Machado sintió alivio al comprender que el coronel no se sentía agraviado por sus quejas y consideró que la reconciliación sería lo más conveniente. -Señor coronel, ¿le importa si bebo un trago?
De mi propio whisky, pensó el teniente con resentimiento. La botella que descansaba sobre el escritorio había crecido hasta alcanzar las dimensiones de un ser humano y estaba haciendo ademanes sugerentes en dirección a Machado.
-Claro, mi teniente. -Machado se sirvió un vaso.

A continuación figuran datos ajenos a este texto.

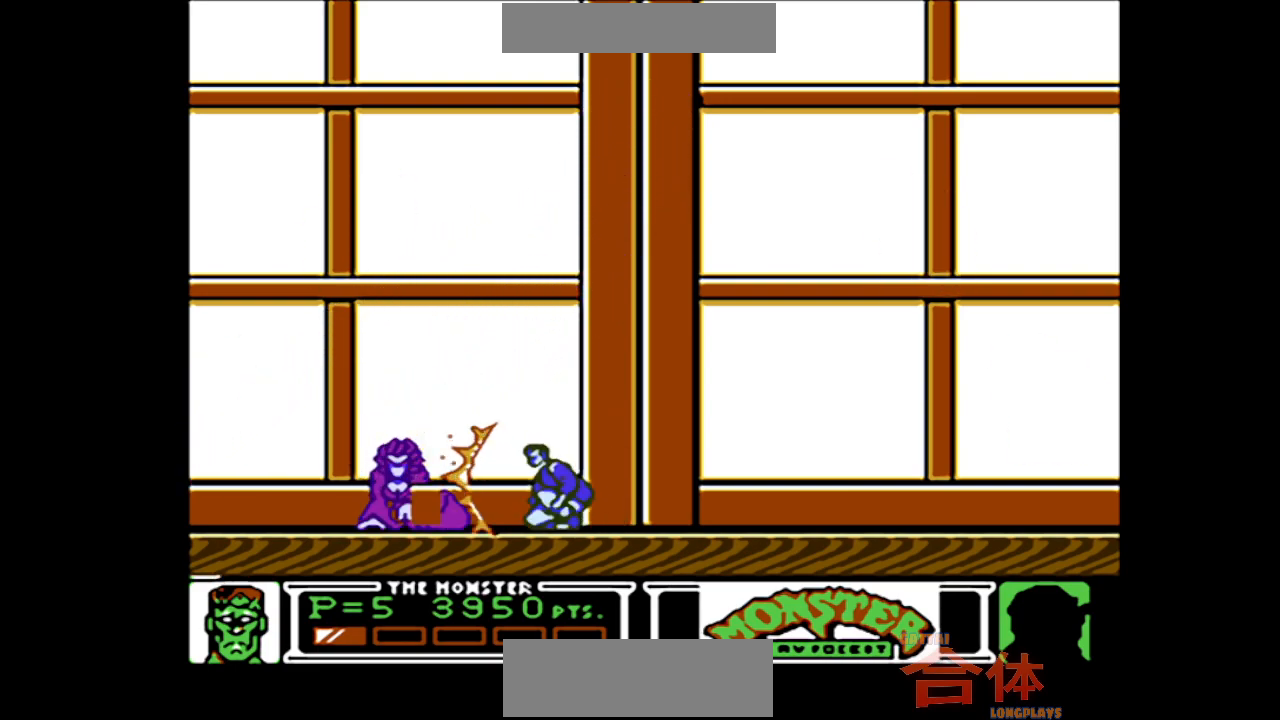
{"buttons": ["DPAD_RIGHT"], "events": [[117, "DPAD_RIGHT", "down"]]}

Al retomar su lugar en el sofá, su capacidad de atención y su motivación se crecieron.
El coronel terminó su bebida y continuó. -Nosotros seguimos el ejemplo de Cuba, pero con ciertas mejoras. Sumimos al pueblo en la pobreza destruyendo los empleos del sector privado, nacionalizando sectores clave de la economía, poniendo a la ciudadanía a disposición del Estado y obligando a huir a los ricos. Todo en nombre de esa “justicia redistributiva” que tanto aman los pobres del país y los progresistas del extranjero. Usamos esa clase de expresión cada vez que podemos, llamamos “justicia social” a nuestro trabajo, adornamos nuestra revolución con bellas libertades socialistas, pero les quitamos el dinero a los ciudadanos. Los atamos los unos a los otros usando palabras como “socialismo” y, finalmente, los atamos a nosotros mismos. Pero nos aseguramos de no reprimir a la gente. Al hacerlo, consolidamos nuestro poder y nuestra riqueza en el país y recibimos aplausos en el extranjero.

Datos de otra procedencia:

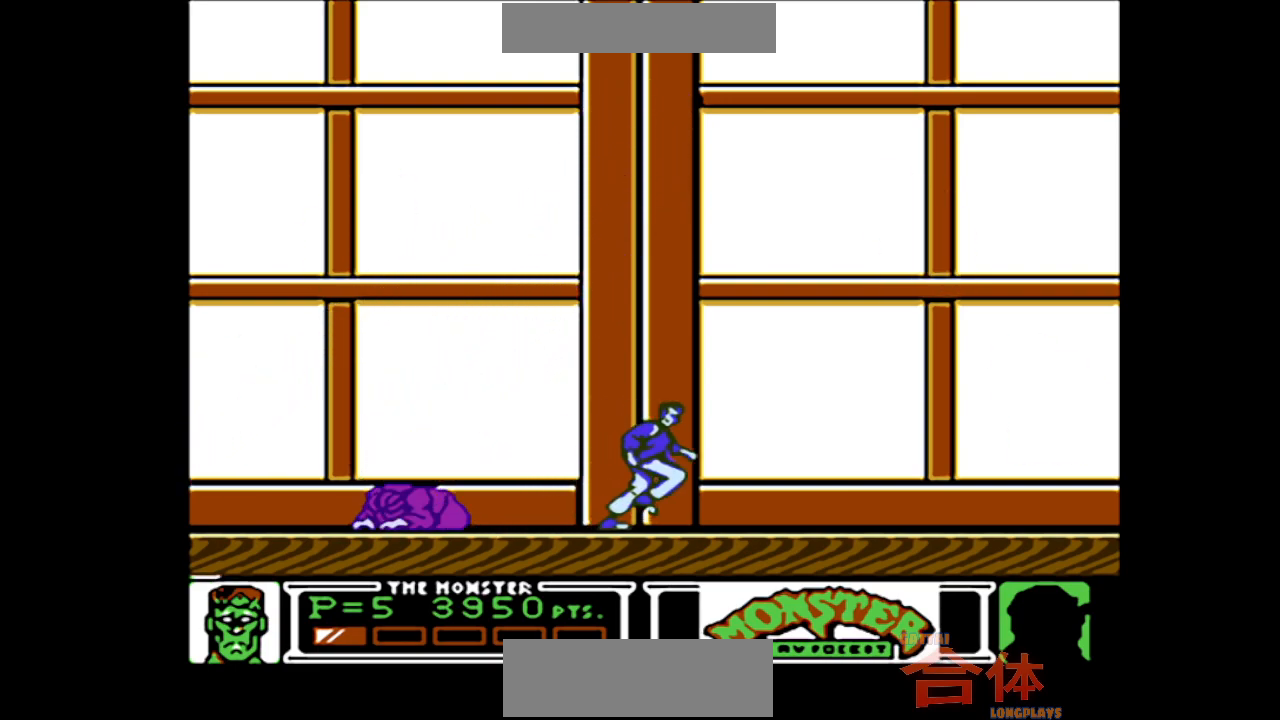
{"buttons": [], "events": [[383, "DPAD_RIGHT", "up"]]}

El coronel se puso de pie con aire de absoluta determinación y expresión de soberbia. -Y gobernamos para siempre. ¿Quién se atreverá a oponérsenos, si sabe que hacerlo implicará matar de hambre a su familia?
Machado asintió con solemnidad. Comprendía que al comunicarle estas verdades, el coronel lo estaba incluyendo en la hermandad que formaba el mismísimo núcleo de la revolución. Sabía que eran momentos como éste que afianzaban la posición que había alcanzado. El teniente sonrió con una mueca maligna. -Es un plan brillante, mi coronel.
-Puede que esos jóvenes parezcan una pérdida de tiempo, pero los traemos de a miles. Les damos una camiseta, un poco de cerveza fría y un discurso del Comandante, y habremos hecho aliados que nos defenderán cuando lo necesitemos.
Machado se levantó del sofá de cuero resquebrajado e hizo el saludo revolucionario de la V. -Mis órdenes son claras, camarada coronel -dijo-, cuidaré de los jóvenes gringos.